Perhaps the minister should talk to some inmates. They have plenty of ideas for “further options.”
Cote, who is serving a six-year sentence for robbery and motor vehicle theft in Mission Institution, told Ling he has asked for hand sanitizer but claims he was refused by one officer, who, Cote alleges, said “you guys will just drink it.”
Cote described a prison that was sluggish in its response to the threat of the virus and has been slapdash about introducing health and safety measures since it hit.
The first positive tests in federal prisons were announced at the end of March but Mission didn’t go into lockdown until April 3rd, Cote said.
Inmates haven’t had fresh air or exercise for 15 days, he claims. For the first week, they were kept in their cells, without access to showers.
He told Ling that one prisoner who tested positive continued to clean the unit where Cote is confined.
New figures suggest that in the worst hit facilities, two out of every three prisoners tested have contracted the virus
Guards who are meant to spray door-handles with disinfectant and change their gloves when passing out food containers are less careful than they could be, he said.
The stress is compounded by disruptions to the food supply. “We’re not getting fed properly,” Cote alleged. “The food is arriving cold and some days we get tiny portions, only enough to feed a little kid.

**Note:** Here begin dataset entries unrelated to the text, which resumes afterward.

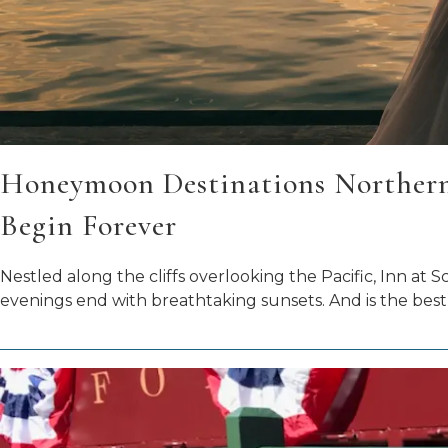
Honeymoon Destinations Northern 
Begin Forever
Nestled along the cliffs overlooking the Pacific, Inn a
evenings end with breathtaking sunsets. And is the best 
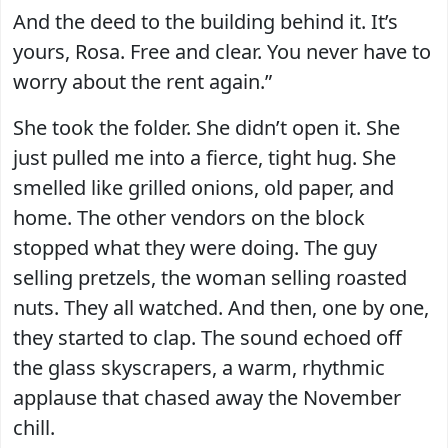
And the deed to the building behind it. It’s
yours, Rosa. Free and clear. You never have to
worry about the rent again.”
She took the folder. She didn’t open it. She
just pulled me into a fierce, tight hug. She
smelled like grilled onions, old paper, and
home. The other vendors on the block
stopped what they were doing. The guy
selling pretzels, the woman selling roasted
nuts. They all watched. And then, one by one,
they started to clap. The sound echoed off
the glass skyscrapers, a warm, rhythmic
applause that chased away the November
chill.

It’s poor quality — worse than usual,” he said.
This combustible mix of fear and hunger has generated riots in prisons around the world since COVID hit and Canada is not immune.
“If they push it any further, I’m afraid people will go off. And if one or two or five go off, the whole jail will go off. We’ve had enough of what’s going on here,” Cote said.
Blair has asked the Correctional Services commissioner and the chair of the Parole Board to look at the early release of certain offenders.
In a press conference on Monday, he said “literally hundreds” of prisoners who do not pose a “significant” threat to the community have been released. He said 600 inmates are eligible for consideration for parole and the Parole Board has been working through that list.
Yet Cote said prisoners at Mission with less than six months to serve are still inside.
“My neighbour is worried he may die sitting in an institution when he is due out in six months. He said he feels like a sitting duck,” he said.
I put the Cote’s allegations to Corrections Canada Monday morning requesting a response. By Monday evening I had still not received one.
Whistleblowers inside the federal system deserve credit for pointing out the disconnect between the official rhetoric and the real world behind bars — a reality check that is not always well-received.
One inmate at the Joyceville facility in Ontario who reached out to Ling was warned by a correctional officer that there are repercussions for every action and the prisoner might want to think about that before raising flags.
But Canadians deserve to know the truth.
There have been moves to mitigate the spread of the disease in prisons but more could be done — a more vigorous de-incarceration plan, medical isolation in all affected facilities, and distribution of hand sanitizer, for example.
Regardless of their crimes, the state owes prisoners a duty of care.
They are expected to pay their debt to society by giving up their freedom, not their lives.